What the task asks: Reproduce the items from their first line through the line containing "Lector compacto y escalable para un", substituting "Dispositivo" for "Lector" and changing nothing else. Omit the pictures from your answer.

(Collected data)
* * * *
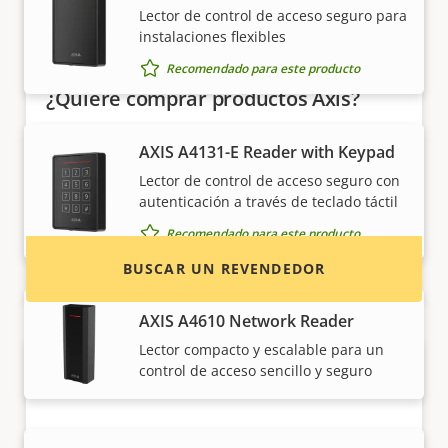
Lector de control de acceso seguro para
instalaciones flexibles
Recomendado para este producto
¿Quiere comprar productos Axis?
Localice revendedores, integradores de
AXIS A4131-E Reader with Keypad
sistemas e instaladores de productos y
Lector de control de acceso seguro con
sistemas de Axis.
autenticación a través de teclado táctil
Recomendado para este producto
BUSCAR UN REVENDEDOR
AXIS A4610 Network Reader
Lector compacto y escalable para un
control de acceso sencillo y seguro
* * * *
Your solution:
Dispositivo de control de acceso seguro para
instalaciones flexibles
Recomendado para este producto
¿Quiere comprar productos Axis?
Localice revendedores, integradores de
AXIS A4131-E Reader with Keypad
sistemas e instaladores de productos y
Dispositivo de control de acceso seguro con
sistemas de Axis.
autenticación a través de teclado táctil
Recomendado para este producto
BUSCAR UN REVENDEDOR
AXIS A4610 Network Reader
Dispositivo compacto y escalable para un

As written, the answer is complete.